A new look, a fresh future
In October, Bareburger debuted a Columbus Avenue restaurant that featured a cooler color palette with blue, sleek seating paired with rustic paneling. It’s part of an ascetic refresh Pelekanos says is key to propelling the brand into a new decade. More modern and farm chic versus rustic.
This includes paying added attention to the physical space and how it serves off-premises orders. Things you didn’t worry about 10 years ago, Pelekanos says. When Bareburger first started, 80 percent of its business was dine-in. Now it’s 50/50 with delivery and take-out mixing the other half.
“We look to design the spaces now where it’s easier access for delivery guys to come pick up food, deliver it better. Opportunities for guests to come in and pick up their takeout,” he says.
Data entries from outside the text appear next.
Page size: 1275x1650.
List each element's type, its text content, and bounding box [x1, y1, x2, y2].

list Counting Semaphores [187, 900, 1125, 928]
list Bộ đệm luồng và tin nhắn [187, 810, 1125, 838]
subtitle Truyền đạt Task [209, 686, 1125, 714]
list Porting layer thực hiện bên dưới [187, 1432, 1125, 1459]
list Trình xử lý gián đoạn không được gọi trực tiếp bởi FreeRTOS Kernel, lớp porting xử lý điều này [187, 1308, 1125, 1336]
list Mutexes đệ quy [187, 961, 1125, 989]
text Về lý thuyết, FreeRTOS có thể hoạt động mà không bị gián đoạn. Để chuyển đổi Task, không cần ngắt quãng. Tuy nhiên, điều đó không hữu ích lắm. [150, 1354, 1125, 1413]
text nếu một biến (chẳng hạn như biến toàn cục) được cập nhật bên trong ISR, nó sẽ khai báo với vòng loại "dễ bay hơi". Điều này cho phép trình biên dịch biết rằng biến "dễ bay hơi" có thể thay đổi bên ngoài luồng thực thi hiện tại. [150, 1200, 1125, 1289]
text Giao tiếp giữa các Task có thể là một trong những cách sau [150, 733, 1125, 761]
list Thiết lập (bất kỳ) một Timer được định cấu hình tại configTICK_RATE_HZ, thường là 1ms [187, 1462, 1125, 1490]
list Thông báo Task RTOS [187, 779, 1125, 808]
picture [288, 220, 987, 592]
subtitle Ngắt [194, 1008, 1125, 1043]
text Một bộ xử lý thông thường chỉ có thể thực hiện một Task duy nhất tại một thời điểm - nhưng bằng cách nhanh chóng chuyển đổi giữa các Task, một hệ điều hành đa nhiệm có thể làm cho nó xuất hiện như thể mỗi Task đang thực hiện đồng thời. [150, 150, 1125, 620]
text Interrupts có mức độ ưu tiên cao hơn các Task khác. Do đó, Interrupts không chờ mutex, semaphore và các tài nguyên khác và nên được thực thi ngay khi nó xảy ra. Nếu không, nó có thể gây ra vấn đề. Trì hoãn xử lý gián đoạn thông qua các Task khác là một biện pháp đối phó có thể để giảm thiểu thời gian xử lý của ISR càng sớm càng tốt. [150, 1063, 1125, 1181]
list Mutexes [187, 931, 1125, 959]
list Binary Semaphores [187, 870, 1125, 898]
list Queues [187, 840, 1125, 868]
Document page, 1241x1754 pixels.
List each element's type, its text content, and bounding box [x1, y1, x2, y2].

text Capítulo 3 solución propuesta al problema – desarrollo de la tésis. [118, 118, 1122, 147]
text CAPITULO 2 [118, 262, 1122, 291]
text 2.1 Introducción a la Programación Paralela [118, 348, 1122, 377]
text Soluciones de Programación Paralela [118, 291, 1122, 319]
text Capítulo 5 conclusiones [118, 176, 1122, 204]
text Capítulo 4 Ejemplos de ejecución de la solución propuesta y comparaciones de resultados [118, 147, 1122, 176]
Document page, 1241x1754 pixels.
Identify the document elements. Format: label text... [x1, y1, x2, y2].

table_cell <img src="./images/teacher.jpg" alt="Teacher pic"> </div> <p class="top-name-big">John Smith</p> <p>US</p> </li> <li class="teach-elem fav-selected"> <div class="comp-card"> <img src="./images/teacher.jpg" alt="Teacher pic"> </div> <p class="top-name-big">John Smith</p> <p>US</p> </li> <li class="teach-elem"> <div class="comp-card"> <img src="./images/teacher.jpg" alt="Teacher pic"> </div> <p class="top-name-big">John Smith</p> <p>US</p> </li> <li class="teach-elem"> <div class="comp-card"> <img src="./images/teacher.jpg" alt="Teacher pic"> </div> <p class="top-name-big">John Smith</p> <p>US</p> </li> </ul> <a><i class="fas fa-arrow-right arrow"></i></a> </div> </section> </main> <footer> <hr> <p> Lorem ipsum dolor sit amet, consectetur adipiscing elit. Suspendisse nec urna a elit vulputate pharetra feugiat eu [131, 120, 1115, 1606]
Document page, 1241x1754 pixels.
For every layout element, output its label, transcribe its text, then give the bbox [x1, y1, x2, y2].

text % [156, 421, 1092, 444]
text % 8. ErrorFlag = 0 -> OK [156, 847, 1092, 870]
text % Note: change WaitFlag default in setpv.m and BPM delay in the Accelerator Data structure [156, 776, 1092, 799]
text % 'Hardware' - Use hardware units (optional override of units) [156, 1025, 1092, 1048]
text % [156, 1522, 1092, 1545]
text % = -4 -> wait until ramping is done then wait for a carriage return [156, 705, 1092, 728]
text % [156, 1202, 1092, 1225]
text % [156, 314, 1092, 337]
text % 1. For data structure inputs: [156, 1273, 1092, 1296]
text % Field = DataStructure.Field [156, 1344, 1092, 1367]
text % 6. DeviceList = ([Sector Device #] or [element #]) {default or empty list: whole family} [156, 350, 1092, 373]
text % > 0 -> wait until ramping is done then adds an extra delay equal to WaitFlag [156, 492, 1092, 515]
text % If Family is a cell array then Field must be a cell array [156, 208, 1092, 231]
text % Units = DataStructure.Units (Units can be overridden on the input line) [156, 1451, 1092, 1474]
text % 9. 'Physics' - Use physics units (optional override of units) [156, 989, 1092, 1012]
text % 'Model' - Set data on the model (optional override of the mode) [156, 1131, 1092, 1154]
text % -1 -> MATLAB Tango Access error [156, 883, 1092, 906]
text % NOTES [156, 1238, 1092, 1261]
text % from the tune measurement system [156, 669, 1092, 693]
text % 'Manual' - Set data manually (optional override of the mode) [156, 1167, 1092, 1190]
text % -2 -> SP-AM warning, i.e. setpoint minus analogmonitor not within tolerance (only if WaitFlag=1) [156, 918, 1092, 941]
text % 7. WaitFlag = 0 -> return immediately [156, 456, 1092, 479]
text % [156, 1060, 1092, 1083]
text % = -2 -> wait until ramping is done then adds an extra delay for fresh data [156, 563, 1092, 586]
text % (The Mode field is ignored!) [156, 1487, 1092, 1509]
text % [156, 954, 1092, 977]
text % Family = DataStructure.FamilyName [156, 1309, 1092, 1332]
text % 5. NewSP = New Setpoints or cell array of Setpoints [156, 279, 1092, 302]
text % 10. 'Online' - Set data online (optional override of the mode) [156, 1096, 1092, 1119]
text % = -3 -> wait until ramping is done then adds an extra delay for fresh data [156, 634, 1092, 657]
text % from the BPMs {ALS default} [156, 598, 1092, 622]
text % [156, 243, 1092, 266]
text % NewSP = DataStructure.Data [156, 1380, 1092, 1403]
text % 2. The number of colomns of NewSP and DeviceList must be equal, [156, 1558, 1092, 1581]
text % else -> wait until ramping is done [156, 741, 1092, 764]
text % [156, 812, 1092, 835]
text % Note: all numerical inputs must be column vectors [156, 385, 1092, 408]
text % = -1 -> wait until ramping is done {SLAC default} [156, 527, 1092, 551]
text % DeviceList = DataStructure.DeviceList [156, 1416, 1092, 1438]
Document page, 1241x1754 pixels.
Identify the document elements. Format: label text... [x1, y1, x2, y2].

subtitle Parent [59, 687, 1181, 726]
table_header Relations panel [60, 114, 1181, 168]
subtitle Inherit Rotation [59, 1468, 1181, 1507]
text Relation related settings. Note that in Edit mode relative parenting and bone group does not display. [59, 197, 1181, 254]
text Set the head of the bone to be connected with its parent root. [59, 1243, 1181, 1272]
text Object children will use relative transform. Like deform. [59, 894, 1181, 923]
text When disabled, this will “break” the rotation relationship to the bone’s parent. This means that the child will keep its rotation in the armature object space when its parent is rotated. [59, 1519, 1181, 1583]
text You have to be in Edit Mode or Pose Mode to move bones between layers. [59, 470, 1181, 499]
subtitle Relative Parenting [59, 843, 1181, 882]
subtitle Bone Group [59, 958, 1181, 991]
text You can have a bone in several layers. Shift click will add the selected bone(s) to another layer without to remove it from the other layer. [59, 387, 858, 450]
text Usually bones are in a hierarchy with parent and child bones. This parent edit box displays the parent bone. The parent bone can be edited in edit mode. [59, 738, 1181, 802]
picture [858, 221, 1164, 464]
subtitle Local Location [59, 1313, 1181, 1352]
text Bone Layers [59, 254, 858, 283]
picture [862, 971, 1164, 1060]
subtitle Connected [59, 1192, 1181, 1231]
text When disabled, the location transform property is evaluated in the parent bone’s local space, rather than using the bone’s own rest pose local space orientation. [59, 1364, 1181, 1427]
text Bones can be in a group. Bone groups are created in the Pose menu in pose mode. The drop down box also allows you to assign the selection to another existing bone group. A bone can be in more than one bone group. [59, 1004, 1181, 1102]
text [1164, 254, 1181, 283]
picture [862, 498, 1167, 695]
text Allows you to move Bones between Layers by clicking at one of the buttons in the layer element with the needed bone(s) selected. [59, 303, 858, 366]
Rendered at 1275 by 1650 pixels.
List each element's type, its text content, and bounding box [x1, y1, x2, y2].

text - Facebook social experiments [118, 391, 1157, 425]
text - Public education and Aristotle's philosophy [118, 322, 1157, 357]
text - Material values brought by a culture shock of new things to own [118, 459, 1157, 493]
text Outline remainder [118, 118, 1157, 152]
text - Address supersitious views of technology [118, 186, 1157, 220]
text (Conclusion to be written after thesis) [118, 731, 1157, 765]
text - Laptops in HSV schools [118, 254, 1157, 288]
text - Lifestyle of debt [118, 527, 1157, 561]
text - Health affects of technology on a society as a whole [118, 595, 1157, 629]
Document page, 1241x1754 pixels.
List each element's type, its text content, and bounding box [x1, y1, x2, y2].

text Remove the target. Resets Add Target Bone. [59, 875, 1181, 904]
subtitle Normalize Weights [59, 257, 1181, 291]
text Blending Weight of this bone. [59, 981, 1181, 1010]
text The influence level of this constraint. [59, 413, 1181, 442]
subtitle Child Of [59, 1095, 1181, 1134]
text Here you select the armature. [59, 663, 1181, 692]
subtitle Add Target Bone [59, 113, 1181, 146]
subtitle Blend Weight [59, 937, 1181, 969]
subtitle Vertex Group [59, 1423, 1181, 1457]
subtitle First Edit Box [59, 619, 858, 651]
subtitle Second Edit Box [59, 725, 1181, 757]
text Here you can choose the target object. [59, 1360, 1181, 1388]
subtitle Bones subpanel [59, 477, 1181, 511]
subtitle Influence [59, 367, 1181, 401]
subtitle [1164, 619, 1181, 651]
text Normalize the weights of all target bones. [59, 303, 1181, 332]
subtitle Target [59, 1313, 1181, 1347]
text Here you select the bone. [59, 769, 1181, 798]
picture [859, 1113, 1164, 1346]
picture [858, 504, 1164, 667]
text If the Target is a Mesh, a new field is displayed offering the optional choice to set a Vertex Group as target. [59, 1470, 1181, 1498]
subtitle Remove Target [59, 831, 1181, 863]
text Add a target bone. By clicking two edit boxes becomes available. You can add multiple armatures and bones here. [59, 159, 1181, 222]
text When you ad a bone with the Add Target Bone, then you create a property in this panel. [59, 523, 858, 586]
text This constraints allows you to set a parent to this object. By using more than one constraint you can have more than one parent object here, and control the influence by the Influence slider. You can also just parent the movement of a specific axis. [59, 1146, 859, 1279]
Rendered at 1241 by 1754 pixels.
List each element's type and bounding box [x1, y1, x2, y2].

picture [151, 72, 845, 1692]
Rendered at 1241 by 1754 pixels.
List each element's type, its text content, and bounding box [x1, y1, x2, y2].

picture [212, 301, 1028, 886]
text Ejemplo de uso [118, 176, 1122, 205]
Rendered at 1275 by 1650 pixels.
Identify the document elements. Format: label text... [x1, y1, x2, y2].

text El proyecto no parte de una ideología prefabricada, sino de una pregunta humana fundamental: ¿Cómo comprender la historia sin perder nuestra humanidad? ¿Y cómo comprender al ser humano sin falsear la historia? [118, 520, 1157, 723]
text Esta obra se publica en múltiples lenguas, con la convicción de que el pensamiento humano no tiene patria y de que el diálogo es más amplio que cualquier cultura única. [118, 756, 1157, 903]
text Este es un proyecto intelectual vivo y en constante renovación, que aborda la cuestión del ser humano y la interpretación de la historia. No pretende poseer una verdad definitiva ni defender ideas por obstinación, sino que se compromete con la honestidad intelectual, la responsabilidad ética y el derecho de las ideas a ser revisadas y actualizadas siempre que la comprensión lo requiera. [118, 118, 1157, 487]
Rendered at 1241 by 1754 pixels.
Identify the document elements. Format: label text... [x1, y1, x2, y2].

Kiosk and tabletop ordering are in the works, along with app improvements.
Pelekanos says Bareburger is also investing in ways to get more guests to order through its online platform instead of third party so it can guard margins. “The bottom-line effect [aggregators] have on restaurants like ours and the mom and pops, is quite severe. I mean it’s in the millions the fees that are paid to the third-party sites,” he says. “And you know, we’re doing our best to sort of push, move that needle a little bit. Push that traffic back to our site. Back to our restaurants. And we do that by giving people a good loyalty program and good incentives to order from our site.”
With direct delivery, Bareburger keeps the data and lets its technologies talk to each other—its app is connected to online ordering through the website. It’s not piecemeal and fractured.
About half of the chain’s stores have their own delivery drivers. Third-party typically services the rest.
In terms of expansion, Pelekanos says, Bareburger made some early mistakes growing too fast and out of its reach. He says the team is now laser focused on maintaining and opening better restaurants and taking a regional approach over a national one, “which I think makes a ton of sense given the complexities of our supply chain,” Pelekanos says. “Also, given the fact that the restaurant industry is obviously a lot more competitive than it was. The closer a new location is to your home the more you can control your marketing spending, your account, the supply chain.”
Even with new-age models, like ghost kitchens, possibly in the works, Bareburger will stick to its traditional brick-and-mortar roots for the most part. “You want people to walk by, feel your place, hang out at your place, eat your food, fresh and hot, instead of it travelling 30 minutes,” he says. “That’s still who we are.”